The notion of doing things differently mushed around in my brain for weeks as I oscillated between the euphoria of the cash and market opportunity I could glean from a glitzy investor and the likely reality of selling out on my values which include supporting my local community, small retailers and the family farmers who we cherish. I also discovered Sister (formerly the Feminist Business School) and fell down a rabbit hole of feminist business principles which included “institutionalize empathy: build frameworks that support feelings,” “tell the truth” and “a business can be a model for a new social and economic order.”
I’m not dismissing the importance of capitalist principles like finding investment, establishing a viable business model or tracking costs and profit. But do we have to act like we’re on an episode of “Shark Tank” to survive? Do we need to sit around a boardroom table, cater to the same men who continue to dominate every industry and adopt tech bro vernacular? Does a morning yoga session or a bubble bath erase the fact that we are being encouraged to subscribe to the same way of doing business? (Answer: no, it does not).
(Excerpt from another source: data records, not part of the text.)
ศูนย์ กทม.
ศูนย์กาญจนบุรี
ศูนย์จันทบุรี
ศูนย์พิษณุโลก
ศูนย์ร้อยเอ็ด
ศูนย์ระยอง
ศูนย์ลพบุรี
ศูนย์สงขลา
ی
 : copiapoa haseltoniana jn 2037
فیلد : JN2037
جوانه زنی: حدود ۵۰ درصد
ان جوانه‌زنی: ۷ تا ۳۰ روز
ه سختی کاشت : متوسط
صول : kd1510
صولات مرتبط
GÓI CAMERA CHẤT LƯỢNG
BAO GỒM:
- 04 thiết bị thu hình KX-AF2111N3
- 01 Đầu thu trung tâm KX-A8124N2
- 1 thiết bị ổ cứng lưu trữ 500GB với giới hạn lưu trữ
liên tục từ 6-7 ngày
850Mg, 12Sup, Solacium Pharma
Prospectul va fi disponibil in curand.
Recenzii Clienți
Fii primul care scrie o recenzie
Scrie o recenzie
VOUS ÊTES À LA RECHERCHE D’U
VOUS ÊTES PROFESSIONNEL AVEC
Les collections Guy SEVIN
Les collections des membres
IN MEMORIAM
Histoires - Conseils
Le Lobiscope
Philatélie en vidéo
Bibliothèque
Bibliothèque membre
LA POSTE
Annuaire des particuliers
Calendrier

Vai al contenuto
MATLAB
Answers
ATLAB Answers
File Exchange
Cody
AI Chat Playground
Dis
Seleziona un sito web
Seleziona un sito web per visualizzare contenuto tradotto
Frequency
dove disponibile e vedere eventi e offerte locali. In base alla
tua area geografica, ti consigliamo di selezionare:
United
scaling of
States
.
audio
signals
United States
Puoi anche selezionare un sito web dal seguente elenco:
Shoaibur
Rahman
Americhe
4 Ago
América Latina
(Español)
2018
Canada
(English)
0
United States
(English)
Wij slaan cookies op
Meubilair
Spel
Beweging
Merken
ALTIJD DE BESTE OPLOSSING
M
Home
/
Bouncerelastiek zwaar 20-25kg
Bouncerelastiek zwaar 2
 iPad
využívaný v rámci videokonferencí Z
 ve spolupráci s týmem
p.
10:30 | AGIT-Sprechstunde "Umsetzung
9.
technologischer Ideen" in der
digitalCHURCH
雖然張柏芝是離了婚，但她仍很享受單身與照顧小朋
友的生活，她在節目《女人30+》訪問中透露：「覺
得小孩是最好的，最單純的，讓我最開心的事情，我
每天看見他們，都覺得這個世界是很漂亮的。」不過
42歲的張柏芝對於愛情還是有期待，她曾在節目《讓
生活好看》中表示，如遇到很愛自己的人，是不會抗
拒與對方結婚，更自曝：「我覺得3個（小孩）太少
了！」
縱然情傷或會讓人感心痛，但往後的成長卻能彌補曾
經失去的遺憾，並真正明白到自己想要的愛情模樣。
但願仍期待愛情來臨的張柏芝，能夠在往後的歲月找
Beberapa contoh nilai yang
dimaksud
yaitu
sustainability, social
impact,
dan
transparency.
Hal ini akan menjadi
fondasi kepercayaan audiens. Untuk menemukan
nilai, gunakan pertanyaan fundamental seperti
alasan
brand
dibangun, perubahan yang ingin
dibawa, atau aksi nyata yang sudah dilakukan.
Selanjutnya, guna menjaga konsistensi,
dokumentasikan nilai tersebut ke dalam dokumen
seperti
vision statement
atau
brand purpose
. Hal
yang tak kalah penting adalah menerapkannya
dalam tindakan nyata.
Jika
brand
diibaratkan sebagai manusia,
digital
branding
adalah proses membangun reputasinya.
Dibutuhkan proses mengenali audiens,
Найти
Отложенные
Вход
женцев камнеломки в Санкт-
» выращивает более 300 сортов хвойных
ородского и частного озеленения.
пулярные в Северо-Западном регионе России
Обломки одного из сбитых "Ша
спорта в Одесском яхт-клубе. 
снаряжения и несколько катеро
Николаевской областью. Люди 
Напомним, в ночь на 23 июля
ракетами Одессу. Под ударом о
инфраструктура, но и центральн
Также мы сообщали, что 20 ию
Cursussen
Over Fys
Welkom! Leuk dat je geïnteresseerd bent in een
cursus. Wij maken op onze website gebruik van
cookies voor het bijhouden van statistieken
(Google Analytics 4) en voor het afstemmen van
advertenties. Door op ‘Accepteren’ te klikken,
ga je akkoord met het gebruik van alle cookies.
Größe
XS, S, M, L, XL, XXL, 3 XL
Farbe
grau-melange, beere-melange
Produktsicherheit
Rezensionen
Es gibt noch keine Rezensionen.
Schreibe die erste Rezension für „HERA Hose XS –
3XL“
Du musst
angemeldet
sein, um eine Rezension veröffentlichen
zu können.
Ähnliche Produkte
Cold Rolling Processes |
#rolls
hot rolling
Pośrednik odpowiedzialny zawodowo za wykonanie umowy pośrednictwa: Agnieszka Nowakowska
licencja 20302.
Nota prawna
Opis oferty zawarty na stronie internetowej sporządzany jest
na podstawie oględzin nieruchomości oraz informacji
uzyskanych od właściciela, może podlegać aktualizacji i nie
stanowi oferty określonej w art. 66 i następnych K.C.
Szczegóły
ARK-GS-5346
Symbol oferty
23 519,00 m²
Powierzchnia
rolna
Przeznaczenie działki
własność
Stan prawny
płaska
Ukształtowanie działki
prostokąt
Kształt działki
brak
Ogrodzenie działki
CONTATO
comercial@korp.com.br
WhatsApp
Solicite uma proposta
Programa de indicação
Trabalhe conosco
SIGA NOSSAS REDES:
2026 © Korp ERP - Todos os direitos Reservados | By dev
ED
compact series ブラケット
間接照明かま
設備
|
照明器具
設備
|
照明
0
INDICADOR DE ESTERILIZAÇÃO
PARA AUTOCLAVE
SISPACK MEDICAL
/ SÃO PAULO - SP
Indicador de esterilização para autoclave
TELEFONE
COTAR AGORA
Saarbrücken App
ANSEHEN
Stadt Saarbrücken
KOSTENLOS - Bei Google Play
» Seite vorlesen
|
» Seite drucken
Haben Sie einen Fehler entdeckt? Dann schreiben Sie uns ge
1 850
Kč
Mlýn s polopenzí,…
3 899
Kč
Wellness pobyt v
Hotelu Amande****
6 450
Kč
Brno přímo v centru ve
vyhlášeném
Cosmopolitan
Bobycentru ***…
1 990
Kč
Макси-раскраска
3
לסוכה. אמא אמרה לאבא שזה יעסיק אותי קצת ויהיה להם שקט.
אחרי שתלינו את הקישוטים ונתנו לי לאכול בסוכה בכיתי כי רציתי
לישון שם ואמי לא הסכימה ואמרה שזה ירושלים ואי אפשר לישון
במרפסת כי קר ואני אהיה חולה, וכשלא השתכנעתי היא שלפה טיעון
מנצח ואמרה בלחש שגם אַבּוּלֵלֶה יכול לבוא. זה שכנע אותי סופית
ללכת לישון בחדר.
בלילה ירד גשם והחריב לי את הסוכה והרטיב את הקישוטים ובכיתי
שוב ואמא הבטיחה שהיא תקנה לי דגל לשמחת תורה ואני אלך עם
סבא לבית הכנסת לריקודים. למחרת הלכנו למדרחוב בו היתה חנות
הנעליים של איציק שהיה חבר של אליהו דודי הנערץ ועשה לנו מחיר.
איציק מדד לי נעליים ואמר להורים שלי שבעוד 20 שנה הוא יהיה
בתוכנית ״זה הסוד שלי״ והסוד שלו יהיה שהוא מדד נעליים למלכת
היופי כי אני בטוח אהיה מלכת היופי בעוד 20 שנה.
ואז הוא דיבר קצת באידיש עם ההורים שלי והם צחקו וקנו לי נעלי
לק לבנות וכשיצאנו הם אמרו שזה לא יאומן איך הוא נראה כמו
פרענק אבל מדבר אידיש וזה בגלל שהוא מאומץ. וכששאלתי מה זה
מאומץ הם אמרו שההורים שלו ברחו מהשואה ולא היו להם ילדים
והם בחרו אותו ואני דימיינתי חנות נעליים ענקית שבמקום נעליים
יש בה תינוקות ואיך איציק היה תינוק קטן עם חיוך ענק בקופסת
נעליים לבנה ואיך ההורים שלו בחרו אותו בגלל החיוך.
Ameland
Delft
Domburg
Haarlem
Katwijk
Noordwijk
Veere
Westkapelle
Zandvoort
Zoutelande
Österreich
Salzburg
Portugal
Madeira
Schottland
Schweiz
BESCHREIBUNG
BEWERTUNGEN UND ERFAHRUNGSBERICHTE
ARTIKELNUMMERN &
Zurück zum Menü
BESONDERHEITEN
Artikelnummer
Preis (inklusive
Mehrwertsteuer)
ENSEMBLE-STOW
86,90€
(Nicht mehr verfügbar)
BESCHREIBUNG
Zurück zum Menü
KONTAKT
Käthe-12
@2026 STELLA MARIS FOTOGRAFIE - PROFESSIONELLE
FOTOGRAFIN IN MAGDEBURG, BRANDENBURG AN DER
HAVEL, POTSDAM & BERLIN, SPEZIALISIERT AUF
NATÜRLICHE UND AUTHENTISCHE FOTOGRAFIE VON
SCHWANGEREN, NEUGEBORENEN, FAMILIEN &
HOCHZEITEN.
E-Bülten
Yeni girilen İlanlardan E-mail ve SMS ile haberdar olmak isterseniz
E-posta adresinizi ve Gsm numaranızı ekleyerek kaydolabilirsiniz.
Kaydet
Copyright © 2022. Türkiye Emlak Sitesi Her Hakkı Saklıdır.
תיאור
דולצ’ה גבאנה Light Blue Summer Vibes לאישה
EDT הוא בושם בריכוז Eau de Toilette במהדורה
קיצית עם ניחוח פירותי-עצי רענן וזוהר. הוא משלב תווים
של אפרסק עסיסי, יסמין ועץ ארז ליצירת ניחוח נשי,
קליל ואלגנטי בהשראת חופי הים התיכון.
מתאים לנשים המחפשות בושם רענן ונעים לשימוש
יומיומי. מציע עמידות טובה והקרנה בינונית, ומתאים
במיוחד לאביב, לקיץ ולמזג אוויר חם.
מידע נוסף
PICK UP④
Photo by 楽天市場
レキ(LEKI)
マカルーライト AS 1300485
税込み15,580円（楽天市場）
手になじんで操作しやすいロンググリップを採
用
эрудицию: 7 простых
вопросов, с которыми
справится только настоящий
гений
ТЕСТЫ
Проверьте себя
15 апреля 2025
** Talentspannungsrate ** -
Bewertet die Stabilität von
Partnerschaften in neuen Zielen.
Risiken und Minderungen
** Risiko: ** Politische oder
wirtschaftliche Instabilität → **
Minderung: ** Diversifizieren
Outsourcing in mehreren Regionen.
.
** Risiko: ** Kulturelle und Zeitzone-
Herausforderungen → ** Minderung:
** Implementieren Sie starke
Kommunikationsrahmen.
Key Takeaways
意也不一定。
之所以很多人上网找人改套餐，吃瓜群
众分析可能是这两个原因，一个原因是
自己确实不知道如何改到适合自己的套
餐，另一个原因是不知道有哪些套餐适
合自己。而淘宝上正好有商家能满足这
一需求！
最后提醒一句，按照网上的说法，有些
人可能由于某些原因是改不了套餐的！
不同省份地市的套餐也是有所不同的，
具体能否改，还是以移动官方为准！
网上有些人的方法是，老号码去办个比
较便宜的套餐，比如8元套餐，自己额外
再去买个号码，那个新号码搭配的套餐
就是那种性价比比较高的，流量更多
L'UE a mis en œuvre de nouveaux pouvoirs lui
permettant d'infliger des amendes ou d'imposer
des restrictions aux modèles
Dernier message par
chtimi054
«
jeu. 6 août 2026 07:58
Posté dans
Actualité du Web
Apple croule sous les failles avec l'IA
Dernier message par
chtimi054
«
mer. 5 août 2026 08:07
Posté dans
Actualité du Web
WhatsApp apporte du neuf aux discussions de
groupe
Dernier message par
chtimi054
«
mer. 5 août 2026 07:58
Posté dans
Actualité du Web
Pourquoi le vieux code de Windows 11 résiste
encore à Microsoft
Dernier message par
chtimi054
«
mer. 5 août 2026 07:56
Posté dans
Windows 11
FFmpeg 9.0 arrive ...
Here’s my version of a feminist way of doing business: I recently had dinner with a potential investor. I laid out my values. We want to hire from the local low-income community and we want to offer equity. We will always pay a fair amount to the small, family farm we work with, even if its above market value. We are not going to kill ourselves so you can double your money in 12 months. We will accept the cost of doing things that align with our values, at the expense of traditional notions of “returns.” And guess what? The investor (a man) loved that we had principles.
I do not purport to hold my company as a radical example of socialist feminist business. There are others who are doing a far better job of that. However, we are not going to change the number of women in leadership positions by repeating the patriarchal patterns of the business world. And even if we did, the businesses led by women who had been groomed by men, played the roles of men and were accepted because of their likeness to men wouldn’t be changing the world we live in. I think feminists can thrive doing business differently. By shifting traditional notions of cost and profit, I can enrich a community, give people a chance to be an owner in a company, contribute to regenerating clean soil and water by working with mindful farmers. Will I personally have less money in my pocket at the end of the day? Maybe. But it’s time we begin thinking in systems and externalities, in the whole of our actions. Those are the returns I am after.